Directions:
(A) Rewrite the paragraph of the lobbying text that begins "The Commission could develop and manage" as a short bulleted list that keeps its main facts.
(B) Answer each of these questions about the lobbying text in a line of its own, marking the answers (i), (ii) and (iii).
(i) Which parliament in the EU is the only one to have adopted specific formal rules on registering lobbyists?
(ii) Which two non-EU countries have a compulsory register of lobbyists?
(iii) What kind of electronic tool could improve how the existing transparency requirements are applied?
(C) Pick up the text on lobbying transparency after its final sentence and continue it with a paragraph on codes of conduct for lobbyists.

# start of Given text

Within the EU, the German Bundestag is, for the time being, the only parliament that has adopted specific formal rules on registration of lobbyists. Each year a public list is drawn up of all groups wishing to express or defend their views. Interest groups are required to provide the following information in order to register: their name and seat, composition of the board of management and directors, sphere of interest, number of members, names of their representatives and the address of their office. There is no requirement to provide any financial information. The register is available on the internet.
In principle, lobbyists cannot be heard by parliamentary committees or be issued with a pass admitting them to parliamentary buildings unless they are on the register. However, the Bundestag can also invite organisations that are not on the register to present information on an ad hoc basis.
Some non-EU countries (the USA and Canada) have established a compulsory register of lobbyists, i.e. they impose an obligation on public relations firms and lobby groups to list their clients, the issues they deal with and the money they are paid by each client to perform their tasks. Lobbyists must also submit a regular report. The data are made available to the public on the internet.
Reinforcing external scrutiny
A number of options can be considered for reinforcing the external scrutiny of lobbying. Providing more extensive information on who has contributed to the development of a policy or legal framework and developing an incentive-based registration system are the options that seem most appropriate to the European Commission.
First, emphasis should be placed on consistent application of the existing rules in the field of open public consultations. This means that the Commission will ensure that in this type of consultation interest groups are systematically asked to provide information about their objectives, sources of funding and the interests represented.
Application of these existing transparency requirements could be improved by developing an electronic tool (questionnaire), which would allow the Commission to gather more information on participants in web-based open public consultations.
Such a ready-made tool would be used by all Commission departments for their internet consultations.
Registration – A voluntary system with incentives to register
The Commission could develop and manage a web-based voluntary registration system for all interest groups and lobbyists who wish to be consulted on EU initiatives. Groups and lobbyists which register certain information about themselves would be given an opportunity to indicate their specific interests and, in return, would be alerted to consultations in those specific areas. Consequently, only lobbyists who have registered would be automatically alerted by the Commission. To qualify for entry in the register, applicants would need to provide information on who they represent, what their mission is and how they are funded. Applicants would also have to subscribe to a code of conduct (see Section 3.2.), which would be enforced credibly and transparently. From the point of view of the general public, the register would provide a general overview, open for public scrutiny, of groups engaged in lobbying the Commission.
3.2. Integrity rules: Codes of conduct for lobbyists
Alongside external scrutiny of contacts with lobbyists, integrity rules are another essential contribution to transparency in lobbying.

# end of Given text
# start of Stored rows

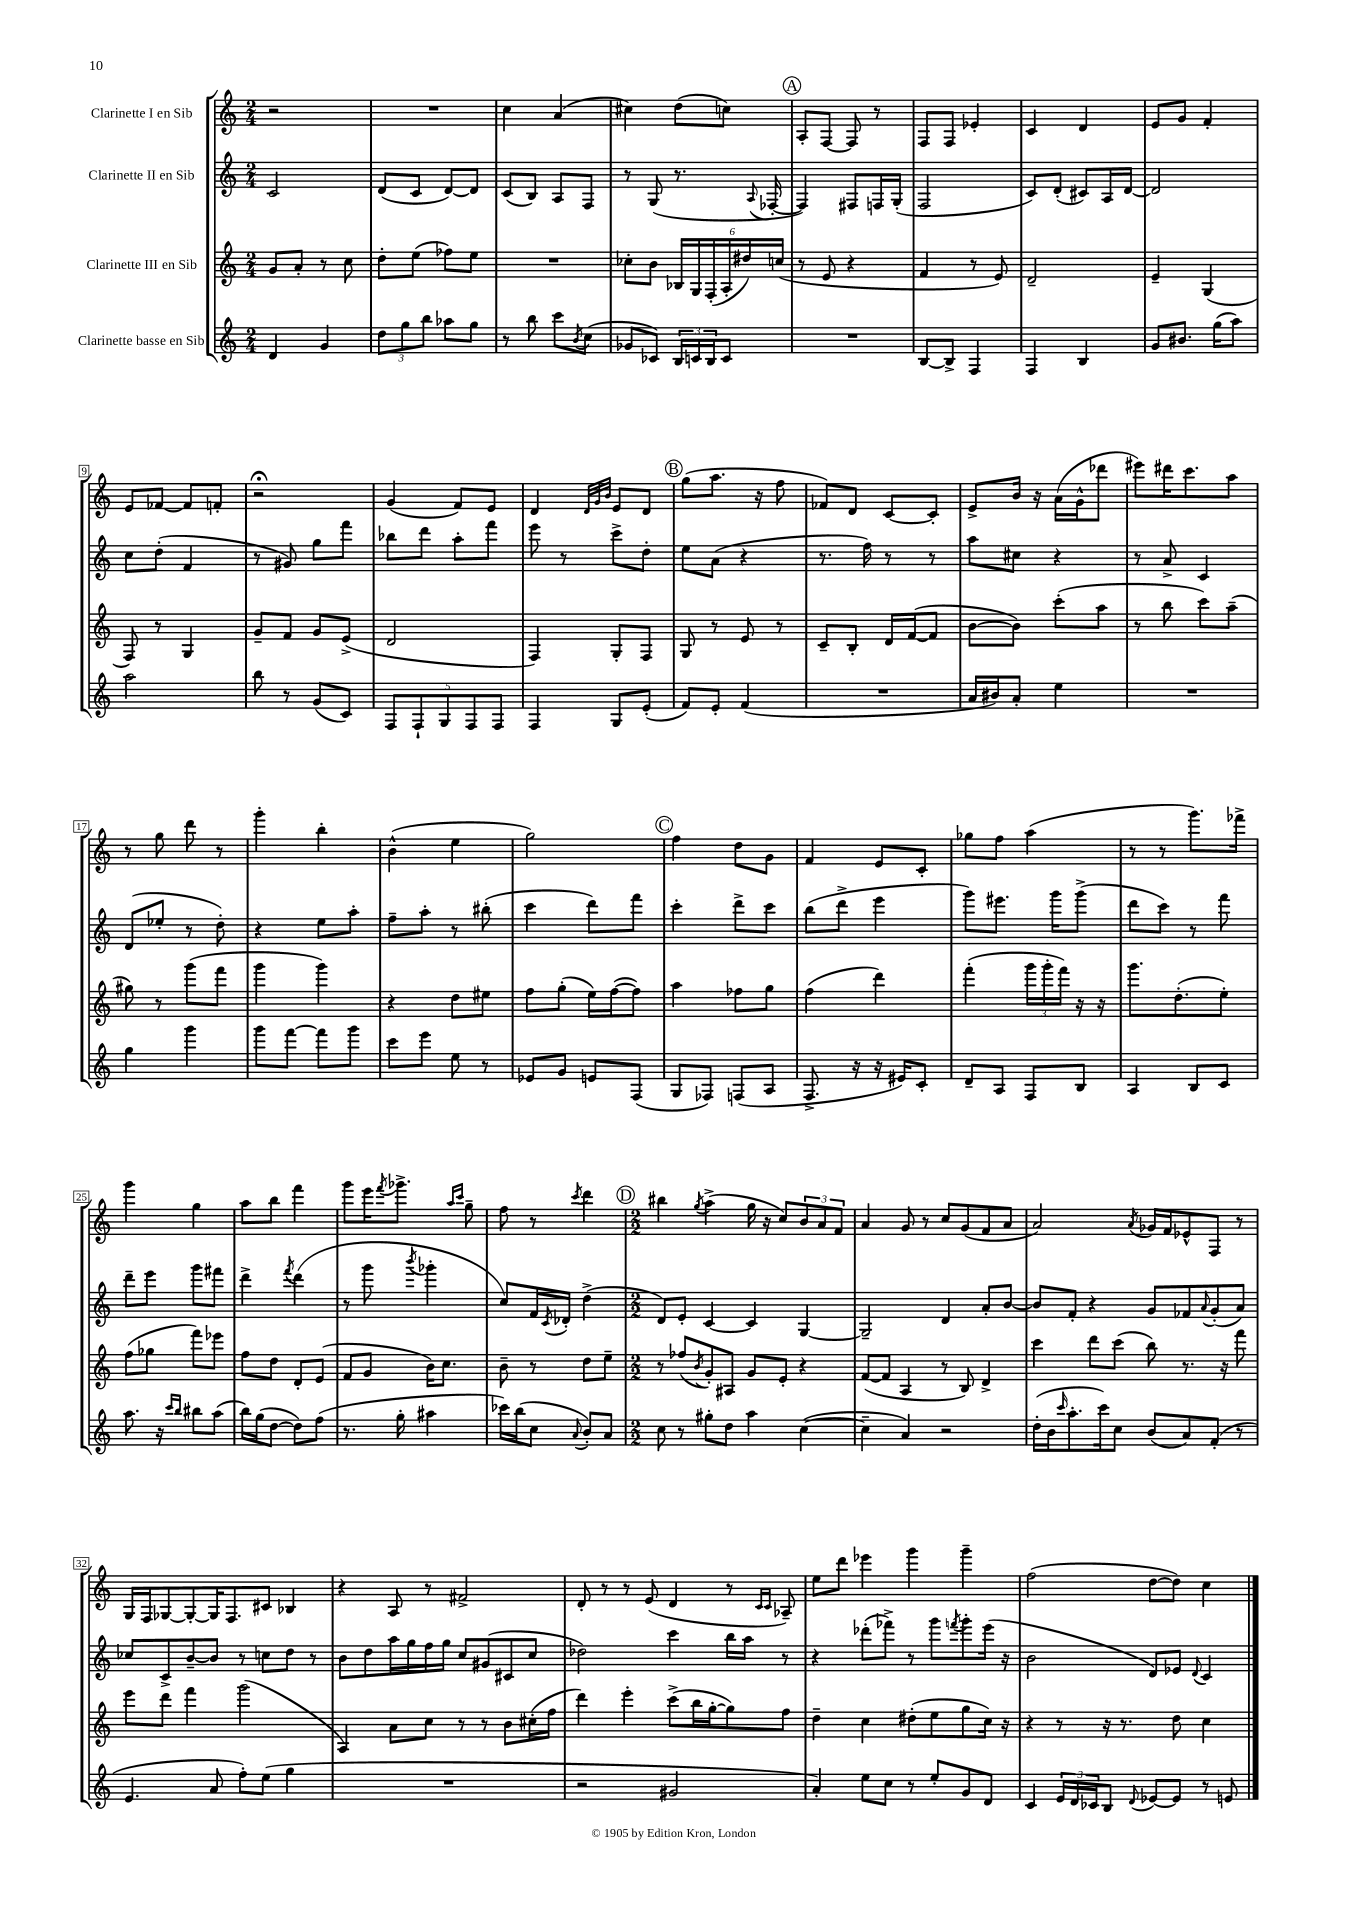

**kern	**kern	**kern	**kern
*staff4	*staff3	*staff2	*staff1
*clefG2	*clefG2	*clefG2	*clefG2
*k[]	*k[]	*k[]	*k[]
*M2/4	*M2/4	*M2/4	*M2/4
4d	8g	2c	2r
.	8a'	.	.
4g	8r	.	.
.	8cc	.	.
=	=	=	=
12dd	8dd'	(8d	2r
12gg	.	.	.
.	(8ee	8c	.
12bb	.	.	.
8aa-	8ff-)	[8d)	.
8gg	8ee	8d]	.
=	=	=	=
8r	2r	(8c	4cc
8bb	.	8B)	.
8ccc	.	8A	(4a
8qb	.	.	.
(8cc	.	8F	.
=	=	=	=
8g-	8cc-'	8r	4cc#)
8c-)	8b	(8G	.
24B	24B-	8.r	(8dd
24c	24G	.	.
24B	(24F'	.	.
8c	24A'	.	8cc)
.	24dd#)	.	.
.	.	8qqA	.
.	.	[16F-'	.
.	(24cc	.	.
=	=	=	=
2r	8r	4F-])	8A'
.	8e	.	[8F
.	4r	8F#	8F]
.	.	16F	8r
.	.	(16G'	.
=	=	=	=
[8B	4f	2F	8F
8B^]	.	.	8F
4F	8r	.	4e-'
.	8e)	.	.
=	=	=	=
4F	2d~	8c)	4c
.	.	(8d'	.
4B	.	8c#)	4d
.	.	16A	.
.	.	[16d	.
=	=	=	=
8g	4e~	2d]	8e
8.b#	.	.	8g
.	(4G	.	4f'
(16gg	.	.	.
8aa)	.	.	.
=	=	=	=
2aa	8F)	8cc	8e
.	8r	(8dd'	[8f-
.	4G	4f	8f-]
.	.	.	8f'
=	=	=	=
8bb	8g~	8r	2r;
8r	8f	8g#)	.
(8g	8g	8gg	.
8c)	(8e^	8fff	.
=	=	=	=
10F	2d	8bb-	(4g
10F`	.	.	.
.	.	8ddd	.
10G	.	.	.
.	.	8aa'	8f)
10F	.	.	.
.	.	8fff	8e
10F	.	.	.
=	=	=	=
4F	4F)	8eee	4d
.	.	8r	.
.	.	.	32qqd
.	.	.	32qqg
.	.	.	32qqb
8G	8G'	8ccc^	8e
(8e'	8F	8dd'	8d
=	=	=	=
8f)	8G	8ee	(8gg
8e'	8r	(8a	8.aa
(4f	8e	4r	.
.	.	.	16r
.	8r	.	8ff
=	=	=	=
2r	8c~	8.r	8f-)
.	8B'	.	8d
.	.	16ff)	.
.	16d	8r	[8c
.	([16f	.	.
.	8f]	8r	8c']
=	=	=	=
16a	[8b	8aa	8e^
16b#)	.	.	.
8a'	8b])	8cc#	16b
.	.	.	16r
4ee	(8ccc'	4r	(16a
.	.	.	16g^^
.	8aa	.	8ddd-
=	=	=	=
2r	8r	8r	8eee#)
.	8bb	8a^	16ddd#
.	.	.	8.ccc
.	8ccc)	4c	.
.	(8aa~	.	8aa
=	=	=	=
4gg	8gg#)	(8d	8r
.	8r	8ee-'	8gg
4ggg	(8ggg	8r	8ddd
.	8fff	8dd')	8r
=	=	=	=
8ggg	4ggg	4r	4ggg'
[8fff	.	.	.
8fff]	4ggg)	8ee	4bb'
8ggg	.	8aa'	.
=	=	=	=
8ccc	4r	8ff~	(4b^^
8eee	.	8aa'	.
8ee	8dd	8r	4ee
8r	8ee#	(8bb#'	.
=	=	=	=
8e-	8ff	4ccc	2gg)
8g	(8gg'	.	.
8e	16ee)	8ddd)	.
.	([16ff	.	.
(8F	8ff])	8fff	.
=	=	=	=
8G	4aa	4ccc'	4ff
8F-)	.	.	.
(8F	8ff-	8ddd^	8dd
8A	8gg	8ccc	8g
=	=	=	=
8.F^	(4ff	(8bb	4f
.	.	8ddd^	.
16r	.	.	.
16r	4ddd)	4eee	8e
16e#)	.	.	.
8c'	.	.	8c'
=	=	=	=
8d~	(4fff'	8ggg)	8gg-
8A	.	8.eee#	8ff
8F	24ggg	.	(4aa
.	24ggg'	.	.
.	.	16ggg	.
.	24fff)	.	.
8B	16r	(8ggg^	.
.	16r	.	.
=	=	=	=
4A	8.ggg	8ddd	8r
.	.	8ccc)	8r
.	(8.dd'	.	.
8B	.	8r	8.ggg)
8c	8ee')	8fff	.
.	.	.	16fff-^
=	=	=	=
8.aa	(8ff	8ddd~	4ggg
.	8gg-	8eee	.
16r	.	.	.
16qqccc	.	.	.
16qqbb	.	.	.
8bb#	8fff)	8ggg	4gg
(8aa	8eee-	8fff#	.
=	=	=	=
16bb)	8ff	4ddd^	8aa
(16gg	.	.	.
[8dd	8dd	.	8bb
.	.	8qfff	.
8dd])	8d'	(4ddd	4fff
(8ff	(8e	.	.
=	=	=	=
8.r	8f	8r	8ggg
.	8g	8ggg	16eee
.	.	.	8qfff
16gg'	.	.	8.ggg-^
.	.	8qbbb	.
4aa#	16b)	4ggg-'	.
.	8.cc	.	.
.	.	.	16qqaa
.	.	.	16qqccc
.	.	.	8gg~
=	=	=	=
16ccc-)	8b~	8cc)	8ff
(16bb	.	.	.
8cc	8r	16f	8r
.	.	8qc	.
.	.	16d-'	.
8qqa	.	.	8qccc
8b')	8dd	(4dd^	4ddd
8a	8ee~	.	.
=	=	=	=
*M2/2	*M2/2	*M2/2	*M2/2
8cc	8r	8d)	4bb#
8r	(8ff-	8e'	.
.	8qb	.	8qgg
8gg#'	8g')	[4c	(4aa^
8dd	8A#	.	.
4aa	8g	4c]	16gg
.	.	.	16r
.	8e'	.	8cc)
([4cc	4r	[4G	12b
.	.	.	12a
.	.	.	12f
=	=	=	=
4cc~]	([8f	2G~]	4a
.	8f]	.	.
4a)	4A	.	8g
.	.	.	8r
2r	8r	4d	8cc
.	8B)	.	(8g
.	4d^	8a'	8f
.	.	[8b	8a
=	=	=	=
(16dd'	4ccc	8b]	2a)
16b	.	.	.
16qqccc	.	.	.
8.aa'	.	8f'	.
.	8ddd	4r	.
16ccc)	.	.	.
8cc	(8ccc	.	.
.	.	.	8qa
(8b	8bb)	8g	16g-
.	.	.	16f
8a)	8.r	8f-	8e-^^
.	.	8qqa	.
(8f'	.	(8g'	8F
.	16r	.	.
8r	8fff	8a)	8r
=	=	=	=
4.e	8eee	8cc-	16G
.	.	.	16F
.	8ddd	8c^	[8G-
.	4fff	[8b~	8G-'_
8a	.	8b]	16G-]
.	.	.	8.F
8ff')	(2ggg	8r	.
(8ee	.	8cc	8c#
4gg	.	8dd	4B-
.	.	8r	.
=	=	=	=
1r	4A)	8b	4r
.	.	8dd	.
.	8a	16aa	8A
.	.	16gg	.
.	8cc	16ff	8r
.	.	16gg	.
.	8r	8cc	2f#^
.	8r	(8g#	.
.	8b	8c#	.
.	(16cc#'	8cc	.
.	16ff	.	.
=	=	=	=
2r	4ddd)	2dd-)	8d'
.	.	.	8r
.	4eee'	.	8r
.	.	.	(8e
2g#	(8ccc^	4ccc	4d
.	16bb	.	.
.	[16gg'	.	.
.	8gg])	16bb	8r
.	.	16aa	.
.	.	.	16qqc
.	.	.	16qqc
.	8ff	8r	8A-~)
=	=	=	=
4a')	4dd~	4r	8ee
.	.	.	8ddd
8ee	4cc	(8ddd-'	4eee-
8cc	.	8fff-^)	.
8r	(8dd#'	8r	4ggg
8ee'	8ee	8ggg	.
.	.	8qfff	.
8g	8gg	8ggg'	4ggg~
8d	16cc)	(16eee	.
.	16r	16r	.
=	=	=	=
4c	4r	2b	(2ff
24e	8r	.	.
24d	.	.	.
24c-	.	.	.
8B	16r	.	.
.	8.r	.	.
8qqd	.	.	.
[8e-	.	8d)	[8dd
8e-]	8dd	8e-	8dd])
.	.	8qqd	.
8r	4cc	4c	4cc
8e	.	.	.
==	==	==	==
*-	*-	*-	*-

# end of Stored rows

Responses to the exercise:
(A)
- The Commission could run a voluntary, web-based register for all interest groups and lobbyists who want to be consulted on EU initiatives.
- Registrants could indicate their specific interests and would then be alerted to consultations in those areas.
- Only registered lobbyists would be alerted automatically by the Commission.
- To be listed, applicants would have to state whom they represent, what their mission is and how they are funded.
- Applicants would also have to sign up to a code of conduct, enforced credibly and transparently.
- For the public, the register would give an overview, open to scrutiny, of the groups lobbying the Commission.

(B)
(i) The German Bundestag.
(ii) The USA and Canada.
(iii) A questionnaire.

(C)
The traditional concept at European level has put the onus on the ethical behaviour of the representatives of the institutions themselves rather than laying down additional legally binding rules on the conduct of lobbyists. Therefore Members of the Commission and the staff of European institutions are bound by strict rules ensuring their impartiality. The relevant provisions are contained in the Treaty establishing the European Communities and the Staff Regulations (see Annex).
These rules are enforced by special monitoring and sanction mechanisms.
The Commission has taken the view that voluntary codes of conduct for lobbyists can play a useful supporting role. The Commission has so far opted for a self-regulation policy in this field. In the 1992 Communication on special interest groups, lobbyists were invited to adopt their own codes of conduct on the basis of minimum criteria proposed by the Commission. The main features of these criteria can be summarised as follows:
- Lobbyists should act in an honest manner and always declare the interest they represent.
- They should not disseminate misleading information.
- They should not offer any form of inducement in order to obtain information or to receive preferential treatment.
As a result of the system of self-regulation encouraged by the Commission, various umbrella organisations of European public affairs practitioners (consultants and consultancy firms) have adopted voluntary codes of conduct. These are based on the minimum standards proposed by the Commission and are very similar in tone and content. In 2005 the organisations added to their codes internal sanction mechanisms, ranging from a reprimand to limited or indefinite expulsion.
Up to now no cases of misdemeanour have been reported in the context of these voluntary codes of conduct. Another important point to note is that only consultants adhere to such codes. Neither lobbyists who are permanent employees of interest groups nor other groups of interest representatives who occasionally engage in lobbying activities (e.g. law firms and think-tanks) fall within the scope of such voluntary codes of conduct. Compared to the whole lobbying community in Brussels, the coverage of the voluntary codes has consequently been limited. Furthermore, as the current system relies on self-discipline it appears necessary to consolidate the existing codes and put in place a common enforcement and sanction system trusted by all. This could include a common code of conduct, applicable to all lobbyists, monitored by a special umbrella organisation and possibly coupled with a Commission-led registration system. It has also been suggested that the EU institutions should be willing to impose formal sanctions on any lobbyist breaking the code of conduct.
The European Parliament has a compulsory code of conduct for all seeking accreditation (see above). Any breach could lead to the withdrawal of accreditation, i.e. of the possibility of physical access to the premises of the EP.
No compulsory codes of conduct currently exist in the EU Member States. Canada appears to be the only non-EU country to apply such a system. In terms of substance, the Canadian code covers the same areas as the minimum criteria for a voluntary code proposed by the Commission. The Canadian law provides that when the “Registrar of Lobbyists” has reasonable grounds to suspect a breach of the Lobbyist's Code of Conduct, he must investigate that breach and report to Parliament. The results of those investigations are available to the public. (In 2003-2004 four complaints were investigated, all four of which were found to be without substance.) Violation of the law can lead to a prison term or a fine of up to €66 000.
The way forward
Against this background, the Commission considers that greater transparency in lobbying is necessary. It considers that a credible system would consist of:
- A voluntary registration system, run by the Commission, with clear incentives for lobbyists to register. The incentives would include automatic alerts of consultations on issues of known interest to the lobbyists.
- A common code of conduct for all lobbyists, or at least common minimum requirements. The code should be developed by the lobbying profession itself, possibly consolidating and improving the existing codes.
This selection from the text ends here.